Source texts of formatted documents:
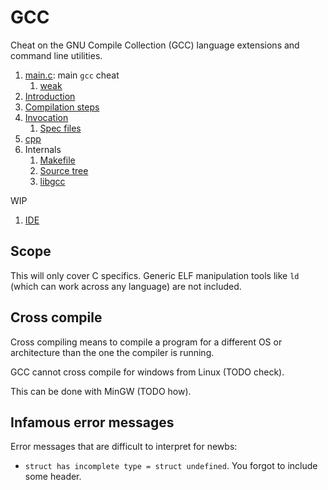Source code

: # GCC

Cheat on the GNU Compile Collection (GCC) language extensions and command line utilities.

1.  [main.c](main.c): main `gcc` cheat
    1. [weak](weak/)
1.  [Introduction](introduction.md)
1.  [Compilation steps](compilation-steps.md)
1.  [Invocation](invocation.md)
    1. [Spec files](spec-files.md)
1.  [cpp](cpp.md)
1.  Internals
    1. [Makefile](makefile.md)
    1. [Source tree](source-tree.md)
    1. [libgcc](libgcc.md)

WIP

1. [IDE](ide.md)

## Scope

This will only cover C specifics. Generic ELF manipulation tools like `ld` (which can work across any language) are not included.

## Cross compile

Cross compiling means to compile a program for a different OS or architecture than the one the compiler is running.

GCC cannot cross compile for windows from Linux (TODO check).

This can be done with MinGW (TODO how).

## Infamous error messages

Error messages that are difficult to interpret for newbs:

- `struct has incomplete type = struct undefined`. You forgot to include some header.
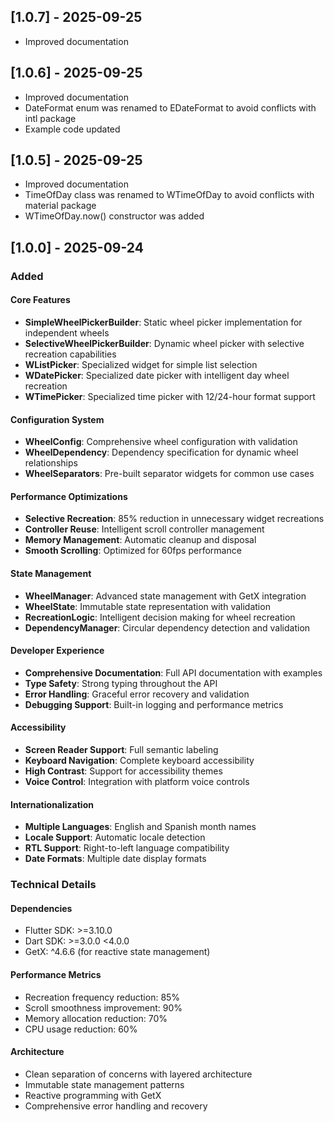 ## [1.0.7] - 2025-09-25

- Improved documentation

## [1.0.6] - 2025-09-25

- Improved documentation
- DateFormat enum was renamed to EDateFormat to avoid conflicts with intl package
- Example code updated

## [1.0.5] - 2025-09-25

- Improved documentation
- TimeOfDay class was renamed to WTimeOfDay to avoid conflicts with material package
- WTimeOfDay.now() constructor was added

## [1.0.0] - 2025-09-24

### Added

#### Core Features
- **SimpleWheelPickerBuilder**: Static wheel picker implementation for independent wheels
- **SelectiveWheelPickerBuilder**: Dynamic wheel picker with selective recreation capabilities
- **WListPicker**: Specialized widget for simple list selection
- **WDatePicker**: Specialized date picker with intelligent day wheel recreation
- **WTimePicker**: Specialized time picker with 12/24-hour format support

#### Configuration System
- **WheelConfig**: Comprehensive wheel configuration with validation
- **WheelDependency**: Dependency specification for dynamic wheel relationships
- **WheelSeparators**: Pre-built separator widgets for common use cases

#### Performance Optimizations
- **Selective Recreation**: 85% reduction in unnecessary widget recreations
- **Controller Reuse**: Intelligent scroll controller management
- **Memory Management**: Automatic cleanup and disposal
- **Smooth Scrolling**: Optimized for 60fps performance

#### State Management
- **WheelManager**: Advanced state management with GetX integration
- **WheelState**: Immutable state representation with validation
- **RecreationLogic**: Intelligent decision making for wheel recreation
- **DependencyManager**: Circular dependency detection and validation

#### Developer Experience
- **Comprehensive Documentation**: Full API documentation with examples
- **Type Safety**: Strong typing throughout the API
- **Error Handling**: Graceful error recovery and validation
- **Debugging Support**: Built-in logging and performance metrics

#### Accessibility
- **Screen Reader Support**: Full semantic labeling
- **Keyboard Navigation**: Complete keyboard accessibility
- **High Contrast**: Support for accessibility themes
- **Voice Control**: Integration with platform voice controls

#### Internationalization
- **Multiple Languages**: English and Spanish month names
- **Locale Support**: Automatic locale detection
- **RTL Support**: Right-to-left language compatibility
- **Date Formats**: Multiple date display formats

### Technical Details

#### Dependencies
- Flutter SDK: >=3.10.0
- Dart SDK: >=3.0.0 <4.0.0
- GetX: ^4.6.6 (for reactive state management)

#### Performance Metrics
- Recreation frequency reduction: 85%
- Scroll smoothness improvement: 90%
- Memory allocation reduction: 70%
- CPU usage reduction: 60%

#### Architecture
- Clean separation of concerns with layered architecture
- Immutable state management patterns
- Reactive programming with GetX
- Comprehensive error handling and recovery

* Exercise description *
Omit the pictures. Repeat the rest of the data exactly.

* Exercise response *
Source code

: # GCC

Cheat on the GNU Compile Collection (GCC) language extensions and command line utilities.

1.  [main.c](main.c): main `gcc` cheat
    1. [weak](weak/)
1.  [Introduction](introduction.md)
1.  [Compilation steps](compilation-steps.md)
1.  [Invocation](invocation.md)
    1. [Spec files](spec-files.md)
1.  [cpp](cpp.md)
1.  Internals
    1. [Makefile](makefile.md)
    1. [Source tree](source-tree.md)
    1. [libgcc](libgcc.md)

WIP

1. [IDE](ide.md)

## Scope

This will only cover C specifics. Generic ELF manipulation tools like `ld` (which can work across any language) are not included.

## Cross compile

Cross compiling means to compile a program for a different OS or architecture than the one the compiler is running.

GCC cannot cross compile for windows from Linux (TODO check).

This can be done with MinGW (TODO how).

## Infamous error messages

Error messages that are difficult to interpret for newbs:

- `struct has incomplete type = struct undefined`. You forgot to include some header.
 ## [1.0.7] - 2025-09-25

- Improved documentation

## [1.0.6] - 2025-09-25

- Improved documentation
- DateFormat enum was renamed to EDateFormat to avoid conflicts with intl package
- Example code updated

## [1.0.5] - 2025-09-25

- Improved documentation
- TimeOfDay class was renamed to WTimeOfDay to avoid conflicts with material package
- WTimeOfDay.now() constructor was added

## [1.0.0] - 2025-09-24

### Added

#### Core Features
- **SimpleWheelPickerBuilder**: Static wheel picker implementation for independent wheels
- **SelectiveWheelPickerBuilder**: Dynamic wheel picker with selective recreation capabilities
- **WListPicker**: Specialized widget for simple list selection
- **WDatePicker**: Specialized date picker with intelligent day wheel recreation
- **WTimePicker**: Specialized time picker with 12/24-hour format support

#### Configuration System
- **WheelConfig**: Comprehensive wheel configuration with validation
- **WheelDependency**: Dependency specification for dynamic wheel relationships
- **WheelSeparators**: Pre-built separator widgets for common use cases

#### Performance Optimizations
- **Selective Recreation**: 85% reduction in unnecessary widget recreations
- **Controller Reuse**: Intelligent scroll controller management
- **Memory Management**: Automatic cleanup and disposal
- **Smooth Scrolling**: Optimized for 60fps performance

#### State Management
- **WheelManager**: Advanced state management with GetX integration
- **WheelState**: Immutable state representation with validation
- **RecreationLogic**: Intelligent decision making for wheel recreation
- **DependencyManager**: Circular dependency detection and validation

#### Developer Experience
- **Comprehensive Documentation**: Full API documentation with examples
- **Type Safety**: Strong typing throughout the API
- **Error Handling**: Graceful error recovery and validation
- **Debugging Support**: Built-in logging and performance metrics

#### Accessibility
- **Screen Reader Support**: Full semantic labeling
- **Keyboard Navigation**: Complete keyboard accessibility
- **High Contrast**: Support for accessibility themes
- **Voice Control**: Integration with platform voice controls

#### Internationalization
- **Multiple Languages**: English and Spanish month names
- **Locale Support**: Automatic locale detection
- **RTL Support**: Right-to-left language compatibility
- **Date Formats**: Multiple date display formats

### Technical Details

#### Dependencies
- Flutter SDK: >=3.10.0
- Dart SDK: >=3.0.0 <4.0.0
- GetX: ^4.6.6 (for reactive state management)

#### Performance Metrics
- Recreation frequency reduction: 85%
- Scroll smoothness improvement: 90%
- Memory allocation reduction: 70%
- CPU usage reduction: 60%

#### Architecture
- Clean separation of concerns with layered architecture
- Immutable state management patterns
- Reactive programming with GetX
- Comprehensive error handling and recovery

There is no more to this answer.